(Saved data entries)
+++
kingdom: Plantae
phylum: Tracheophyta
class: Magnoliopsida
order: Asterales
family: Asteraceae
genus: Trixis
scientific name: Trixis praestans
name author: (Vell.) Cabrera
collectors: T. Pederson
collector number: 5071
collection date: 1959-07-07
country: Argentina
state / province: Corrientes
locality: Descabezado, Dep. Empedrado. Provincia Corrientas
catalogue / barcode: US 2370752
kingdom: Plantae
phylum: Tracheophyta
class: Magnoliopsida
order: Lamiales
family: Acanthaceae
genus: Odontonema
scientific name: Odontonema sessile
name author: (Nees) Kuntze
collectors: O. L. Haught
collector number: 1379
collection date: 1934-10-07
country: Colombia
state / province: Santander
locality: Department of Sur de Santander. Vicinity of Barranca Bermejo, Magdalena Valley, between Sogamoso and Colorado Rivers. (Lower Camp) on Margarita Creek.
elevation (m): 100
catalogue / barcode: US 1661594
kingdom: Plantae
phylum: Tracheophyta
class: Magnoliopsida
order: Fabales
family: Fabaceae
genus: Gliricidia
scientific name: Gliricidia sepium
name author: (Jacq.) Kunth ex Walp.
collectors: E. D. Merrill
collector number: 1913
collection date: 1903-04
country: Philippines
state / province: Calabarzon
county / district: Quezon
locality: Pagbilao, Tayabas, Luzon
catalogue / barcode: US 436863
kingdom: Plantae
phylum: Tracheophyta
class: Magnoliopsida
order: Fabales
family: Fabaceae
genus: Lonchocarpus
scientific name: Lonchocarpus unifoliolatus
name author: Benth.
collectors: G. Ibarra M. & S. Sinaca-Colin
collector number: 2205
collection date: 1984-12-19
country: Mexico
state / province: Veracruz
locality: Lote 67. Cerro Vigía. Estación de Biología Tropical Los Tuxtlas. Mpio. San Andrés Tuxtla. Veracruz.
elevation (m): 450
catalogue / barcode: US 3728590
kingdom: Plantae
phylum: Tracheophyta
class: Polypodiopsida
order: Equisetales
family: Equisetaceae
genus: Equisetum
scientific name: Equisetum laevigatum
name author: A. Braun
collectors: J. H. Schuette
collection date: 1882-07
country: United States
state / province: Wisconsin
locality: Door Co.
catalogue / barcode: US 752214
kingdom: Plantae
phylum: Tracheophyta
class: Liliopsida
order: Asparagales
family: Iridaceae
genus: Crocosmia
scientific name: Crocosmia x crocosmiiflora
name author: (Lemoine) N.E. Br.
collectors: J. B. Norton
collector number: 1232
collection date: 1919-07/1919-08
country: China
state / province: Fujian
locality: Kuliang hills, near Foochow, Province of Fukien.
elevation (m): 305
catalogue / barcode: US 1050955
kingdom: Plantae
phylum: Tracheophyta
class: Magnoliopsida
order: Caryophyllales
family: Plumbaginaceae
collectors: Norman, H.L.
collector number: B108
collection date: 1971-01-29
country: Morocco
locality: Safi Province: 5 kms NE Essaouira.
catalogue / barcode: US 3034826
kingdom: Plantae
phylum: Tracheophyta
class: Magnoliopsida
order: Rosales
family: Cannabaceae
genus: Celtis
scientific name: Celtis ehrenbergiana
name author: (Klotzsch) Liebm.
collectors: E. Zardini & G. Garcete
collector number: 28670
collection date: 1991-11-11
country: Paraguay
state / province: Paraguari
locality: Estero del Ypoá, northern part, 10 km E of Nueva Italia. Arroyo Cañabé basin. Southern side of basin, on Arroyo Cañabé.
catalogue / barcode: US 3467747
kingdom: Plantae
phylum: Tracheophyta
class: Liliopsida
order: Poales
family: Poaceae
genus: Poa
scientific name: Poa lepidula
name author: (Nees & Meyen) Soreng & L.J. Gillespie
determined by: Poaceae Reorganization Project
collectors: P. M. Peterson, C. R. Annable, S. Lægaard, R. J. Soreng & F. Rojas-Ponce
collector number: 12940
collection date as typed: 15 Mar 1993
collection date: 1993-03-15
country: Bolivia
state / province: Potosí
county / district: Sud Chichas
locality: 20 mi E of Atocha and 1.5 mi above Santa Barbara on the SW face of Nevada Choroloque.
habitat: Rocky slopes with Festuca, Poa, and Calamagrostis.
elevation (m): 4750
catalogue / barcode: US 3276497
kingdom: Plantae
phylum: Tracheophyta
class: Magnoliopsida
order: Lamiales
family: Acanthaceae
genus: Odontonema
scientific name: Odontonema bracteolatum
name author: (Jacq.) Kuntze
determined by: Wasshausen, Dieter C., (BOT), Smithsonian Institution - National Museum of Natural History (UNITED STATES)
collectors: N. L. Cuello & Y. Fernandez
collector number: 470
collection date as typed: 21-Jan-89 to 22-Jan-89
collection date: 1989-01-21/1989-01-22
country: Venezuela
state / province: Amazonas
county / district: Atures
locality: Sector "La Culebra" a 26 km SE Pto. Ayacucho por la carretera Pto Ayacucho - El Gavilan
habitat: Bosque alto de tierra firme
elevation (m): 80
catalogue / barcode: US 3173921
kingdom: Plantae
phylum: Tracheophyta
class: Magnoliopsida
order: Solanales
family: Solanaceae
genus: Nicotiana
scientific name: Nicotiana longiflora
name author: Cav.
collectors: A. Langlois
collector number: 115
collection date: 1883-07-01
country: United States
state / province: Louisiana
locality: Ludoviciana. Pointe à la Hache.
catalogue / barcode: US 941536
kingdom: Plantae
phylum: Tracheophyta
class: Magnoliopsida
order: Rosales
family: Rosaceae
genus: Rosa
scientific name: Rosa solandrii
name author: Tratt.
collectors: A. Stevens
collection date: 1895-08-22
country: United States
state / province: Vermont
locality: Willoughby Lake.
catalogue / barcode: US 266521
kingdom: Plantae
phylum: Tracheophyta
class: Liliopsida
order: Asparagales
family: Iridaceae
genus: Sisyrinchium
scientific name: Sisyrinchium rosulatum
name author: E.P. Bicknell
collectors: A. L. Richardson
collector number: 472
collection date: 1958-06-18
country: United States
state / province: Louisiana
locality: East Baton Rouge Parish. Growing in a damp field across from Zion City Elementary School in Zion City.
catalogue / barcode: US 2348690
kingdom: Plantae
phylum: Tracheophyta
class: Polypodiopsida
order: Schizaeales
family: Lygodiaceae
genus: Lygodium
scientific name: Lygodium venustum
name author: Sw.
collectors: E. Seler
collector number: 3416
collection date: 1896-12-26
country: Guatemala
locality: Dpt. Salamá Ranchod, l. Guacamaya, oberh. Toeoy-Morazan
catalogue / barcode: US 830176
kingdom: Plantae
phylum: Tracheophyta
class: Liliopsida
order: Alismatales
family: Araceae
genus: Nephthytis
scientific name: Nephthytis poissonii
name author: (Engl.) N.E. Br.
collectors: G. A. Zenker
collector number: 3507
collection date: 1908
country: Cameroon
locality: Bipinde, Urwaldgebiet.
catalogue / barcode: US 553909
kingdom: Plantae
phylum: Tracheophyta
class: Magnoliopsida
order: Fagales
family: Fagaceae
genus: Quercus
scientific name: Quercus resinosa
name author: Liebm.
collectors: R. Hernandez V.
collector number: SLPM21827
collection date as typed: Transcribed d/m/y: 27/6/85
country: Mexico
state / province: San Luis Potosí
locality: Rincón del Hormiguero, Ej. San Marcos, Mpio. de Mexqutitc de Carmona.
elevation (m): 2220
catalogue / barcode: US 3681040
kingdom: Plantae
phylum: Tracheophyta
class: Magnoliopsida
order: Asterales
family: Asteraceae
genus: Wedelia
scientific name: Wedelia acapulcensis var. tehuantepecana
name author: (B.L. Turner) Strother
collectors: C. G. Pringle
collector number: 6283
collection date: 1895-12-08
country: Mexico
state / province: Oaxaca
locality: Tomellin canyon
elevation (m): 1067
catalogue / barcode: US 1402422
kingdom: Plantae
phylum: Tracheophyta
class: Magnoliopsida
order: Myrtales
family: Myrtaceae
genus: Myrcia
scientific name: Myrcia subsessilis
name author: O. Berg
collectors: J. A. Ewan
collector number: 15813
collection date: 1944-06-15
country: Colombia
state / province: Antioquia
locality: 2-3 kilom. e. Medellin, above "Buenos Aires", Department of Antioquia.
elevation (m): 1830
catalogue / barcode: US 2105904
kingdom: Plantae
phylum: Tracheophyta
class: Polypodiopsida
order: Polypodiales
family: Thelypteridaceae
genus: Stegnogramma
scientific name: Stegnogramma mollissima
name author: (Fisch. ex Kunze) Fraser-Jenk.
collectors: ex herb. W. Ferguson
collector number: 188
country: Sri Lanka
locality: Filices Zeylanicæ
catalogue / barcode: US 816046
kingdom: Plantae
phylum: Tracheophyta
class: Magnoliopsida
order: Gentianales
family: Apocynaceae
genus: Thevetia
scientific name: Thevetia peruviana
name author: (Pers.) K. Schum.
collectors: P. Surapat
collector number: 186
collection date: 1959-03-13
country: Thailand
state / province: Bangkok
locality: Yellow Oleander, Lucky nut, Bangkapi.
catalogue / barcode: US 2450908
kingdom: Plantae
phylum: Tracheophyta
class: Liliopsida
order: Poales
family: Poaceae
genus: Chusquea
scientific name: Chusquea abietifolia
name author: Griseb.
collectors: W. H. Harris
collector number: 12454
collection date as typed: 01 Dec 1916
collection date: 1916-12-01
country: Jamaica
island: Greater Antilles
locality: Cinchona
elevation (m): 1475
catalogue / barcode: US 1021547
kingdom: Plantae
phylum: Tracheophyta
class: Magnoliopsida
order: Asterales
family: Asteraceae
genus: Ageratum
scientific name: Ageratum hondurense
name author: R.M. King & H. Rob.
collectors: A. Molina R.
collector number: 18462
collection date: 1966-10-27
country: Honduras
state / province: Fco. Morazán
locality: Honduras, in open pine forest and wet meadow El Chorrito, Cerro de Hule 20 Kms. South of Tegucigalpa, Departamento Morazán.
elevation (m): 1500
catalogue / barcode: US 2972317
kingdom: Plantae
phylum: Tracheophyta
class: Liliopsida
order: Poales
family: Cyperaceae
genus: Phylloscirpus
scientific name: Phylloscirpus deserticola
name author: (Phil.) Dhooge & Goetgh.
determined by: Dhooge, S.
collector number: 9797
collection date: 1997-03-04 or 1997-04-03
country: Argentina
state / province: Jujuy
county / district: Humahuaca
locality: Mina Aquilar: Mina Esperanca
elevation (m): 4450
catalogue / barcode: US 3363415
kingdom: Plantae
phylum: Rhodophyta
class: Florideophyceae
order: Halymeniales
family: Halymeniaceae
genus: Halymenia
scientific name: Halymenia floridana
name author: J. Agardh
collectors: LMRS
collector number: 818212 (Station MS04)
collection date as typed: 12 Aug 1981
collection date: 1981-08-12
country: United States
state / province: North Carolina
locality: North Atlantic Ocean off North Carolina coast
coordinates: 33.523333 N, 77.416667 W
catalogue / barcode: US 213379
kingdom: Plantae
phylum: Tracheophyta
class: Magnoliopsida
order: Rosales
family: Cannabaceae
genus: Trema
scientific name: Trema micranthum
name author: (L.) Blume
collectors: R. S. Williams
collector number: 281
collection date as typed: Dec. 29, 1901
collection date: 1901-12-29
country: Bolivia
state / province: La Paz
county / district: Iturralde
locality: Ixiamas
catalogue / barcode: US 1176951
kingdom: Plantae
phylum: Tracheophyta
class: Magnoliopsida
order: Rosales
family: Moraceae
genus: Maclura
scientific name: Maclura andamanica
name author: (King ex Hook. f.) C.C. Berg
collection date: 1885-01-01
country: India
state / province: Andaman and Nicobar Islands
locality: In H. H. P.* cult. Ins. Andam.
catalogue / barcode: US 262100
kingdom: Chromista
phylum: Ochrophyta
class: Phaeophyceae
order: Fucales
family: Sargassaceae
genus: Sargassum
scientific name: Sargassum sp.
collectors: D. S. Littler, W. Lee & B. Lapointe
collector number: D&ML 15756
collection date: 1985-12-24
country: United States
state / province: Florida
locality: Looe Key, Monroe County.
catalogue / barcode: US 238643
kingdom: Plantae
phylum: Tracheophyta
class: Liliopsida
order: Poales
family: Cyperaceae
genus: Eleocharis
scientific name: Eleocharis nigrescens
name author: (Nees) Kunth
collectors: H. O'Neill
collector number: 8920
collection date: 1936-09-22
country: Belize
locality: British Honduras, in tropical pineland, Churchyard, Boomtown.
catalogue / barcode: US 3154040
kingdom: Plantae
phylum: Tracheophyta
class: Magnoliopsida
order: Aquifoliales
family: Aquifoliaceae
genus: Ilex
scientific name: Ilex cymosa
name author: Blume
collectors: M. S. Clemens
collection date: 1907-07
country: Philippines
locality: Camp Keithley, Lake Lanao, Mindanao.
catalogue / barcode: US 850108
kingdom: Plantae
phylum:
+++
BRIEF -> Please transcribe the data from the line with "collection date: 1958-06-18" up to and including the line with "state / province: Antioquia".

CORRECT OUTPUT ->
collection date: 1958-06-18
country: United States
state / province: Louisiana
locality: East Baton Rouge Parish. Growing in a damp field across from Zion City Elementary School in Zion City.
catalogue / barcode: US 2348690
kingdom: Plantae
phylum: Tracheophyta
class: Polypodiopsida
order: Schizaeales
family: Lygodiaceae
genus: Lygodium
scientific name: Lygodium venustum
name author: Sw.
collectors: E. Seler
collector number: 3416
collection date: 1896-12-26
country: Guatemala
locality: Dpt. Salamá Ranchod, l. Guacamaya, oberh. Toeoy-Morazan
catalogue / barcode: US 830176
kingdom: Plantae
phylum: Tracheophyta
class: Liliopsida
order: Alismatales
family: Araceae
genus: Nephthytis
scientific name: Nephthytis poissonii
name author: (Engl.) N.E. Br.
collectors: G. A. Zenker
collector number: 3507
collection date: 1908
country: Cameroon
locality: Bipinde, Urwaldgebiet.
catalogue / barcode: US 553909
kingdom: Plantae
phylum: Tracheophyta
class: Magnoliopsida
order: Fagales
family: Fagaceae
genus: Quercus
scientific name: Quercus resinosa
name author: Liebm.
collectors: R. Hernandez V.
collector number: SLPM21827
collection date as typed: Transcribed d/m/y: 27/6/85
country: Mexico
state / province: San Luis Potosí
locality: Rincón del Hormiguero, Ej. San Marcos, Mpio. de Mexqutitc de Carmona.
elevation (m): 2220
catalogue / barcode: US 3681040
kingdom: Plantae
phylum: Tracheophyta
class: Magnoliopsida
order: Asterales
family: Asteraceae
genus: Wedelia
scientific name: Wedelia acapulcensis var. tehuantepecana
name author: (B.L. Turner) Strother
collectors: C. G. Pringle
collector number: 6283
collection date: 1895-12-08
country: Mexico
state / province: Oaxaca
locality: Tomellin canyon
elevation (m): 1067
catalogue / barcode: US 1402422
kingdom: Plantae
phylum: Tracheophyta
class: Magnoliopsida
order: Myrtales
family: Myrtaceae
genus: Myrcia
scientific name: Myrcia subsessilis
name author: O. Berg
collectors: J. A. Ewan
collector number: 15813
collection date: 1944-06-15
country: Colombia
state / province: Antioquia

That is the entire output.